Trump Erdoğan için Netanyahu'yu karşısına aldı: Yunan yarbaydan dikkat çeken yorum: Olağanüstü bir güç!

Amerika Başkanı Trump'ın, Netanyahu'nun tüm baskılarına rağmen Cumhurbaşkanı Erdoğan'ı seçtiğini ifade eden Yunan Hava Kuvvetleri Onursal Komutanı ve Savunma Analisti Konstantinos İatridis, Cumhurbaşkanı Erdoğan'ın dünya siyasetinde olağanüstü bir güce sahip olduğunu itiraf etti.
ABD Başkanı Donald Trump'ın İsrail Başbakanı Netanyahu ile görüşmesi sırasında Cumhurbaşkanı Erdoğan'a yönelik sözleri Yunan medyasında gündem olmaya devam ediyor.
Yunanistan merkezli Liberal gazetesinde çarpıcı bir analiz kaleme alan Konstantinos İatridis, Cumhurbaşkanı Erdoğan'ın artık olağanüstü bir güce sahip olduğunu itiraf etti.
TRUMP YÜZÜNÜ ERDOĞAN'A ÇEVİRDİ
İşte İatridis'in dikkat çeken köşe yazısı;
"Netanyahu şu ana kadar Trump'ın adeta en sevdiği çocuğuydu. Adeta kardeşçe olan ilişkileri, ortak açıklamalar, koordinasyon ve siyasi dayanışma ile kırılmaz görünüyordu. Ama Trump-Netanyahu görüşmesinde birdenbire Trump'ın Erdoğan'a doğru meylettiğini gördük. Ve sadece onu memnun etmek için değil, ona neredeyse şefkatli bir tavırla yaklaşmak için.
Peki sonunda ne değişti? Bu Trump'ın bilinen manevralarından biri mi yoksa bu jeopolitik hamlenin arkasında daha karmaşık bir plan mı var?
Gerçek daha karmaşıktır. Trump İsrail'e ihanet etmedi, birdenbire Türkiye'yi sevmeye de başlamadı. Yaptığı şey ve bizim de kabul etmemiz gereken şey, oyunun nasıl oynanacağını bilmesidir.

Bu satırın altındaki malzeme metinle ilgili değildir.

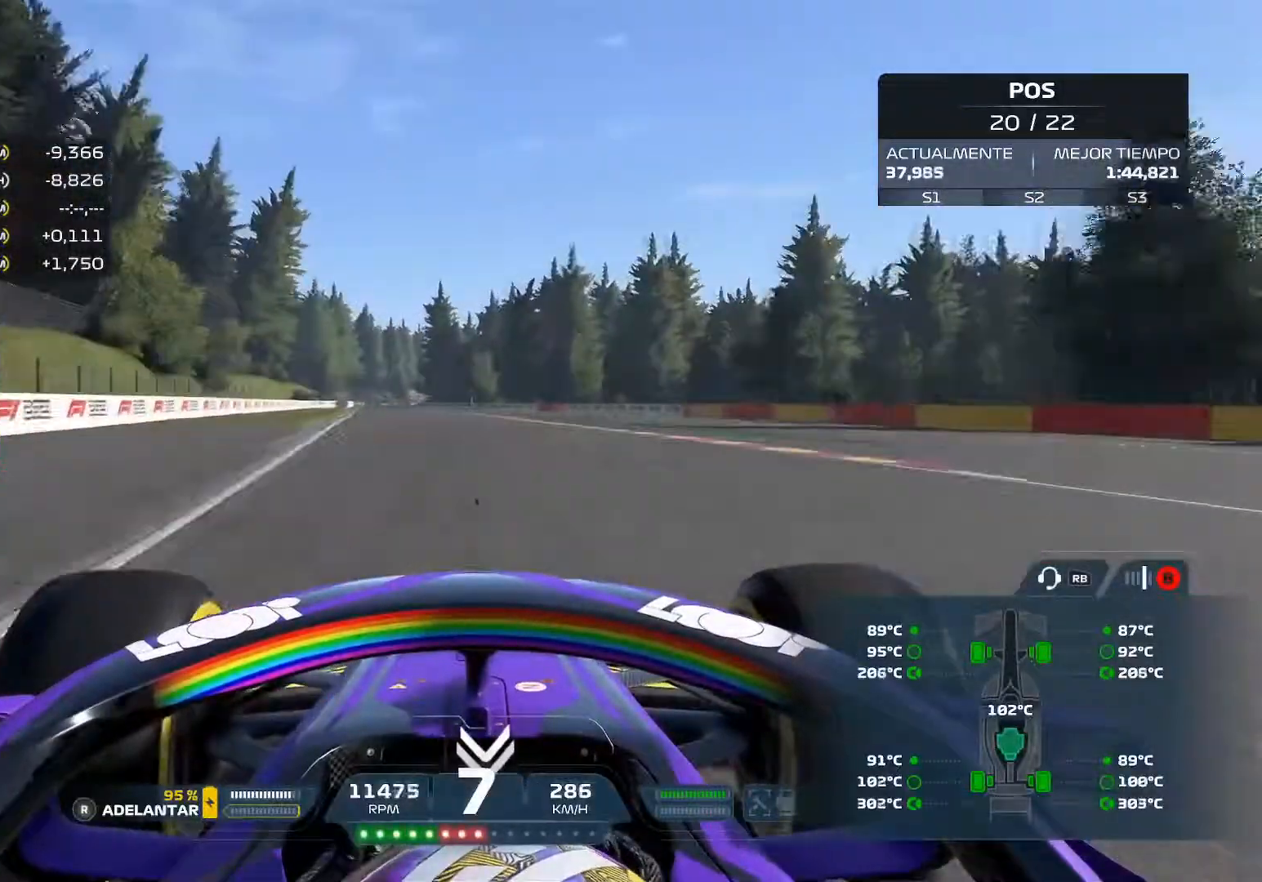
{"buttons": ["R2"], "left_stick": "up-left", "right_stick": "center", "events": []}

Trump'ın bu hamlesi daha gerçekçi bir stratejiyi ortaya koyuyor. Ortadoğu'yu tamamen terk etmiş gibi görünmeden, gelişmeleri yönetme yetkisini geçici güçlere bırakarak, kademeli olarak bölgeden çekilmek. Bölgenin en güçlü iki gücü olan Türkiye ve İsrail'in bu yeni stratejide kilit rol oynayacağı görülüyor. Bölgede işleri kontrol altında tutmak için dinamik ama öngörülemez bir Erdoğan daha iyi ne olabilir?
Senaryo adeta sinemasal; yani Trump'ın Beyaz Saray'da Erdoğan'a İsrail'le uzlaşma çağrısı yapması. Çünkü barış elçisi olduğu için değil, bu anlayış olmadan İran ve Çin ile gerçekten hayal ettiği büyük cepheyi kuramayacağını gördüğü için.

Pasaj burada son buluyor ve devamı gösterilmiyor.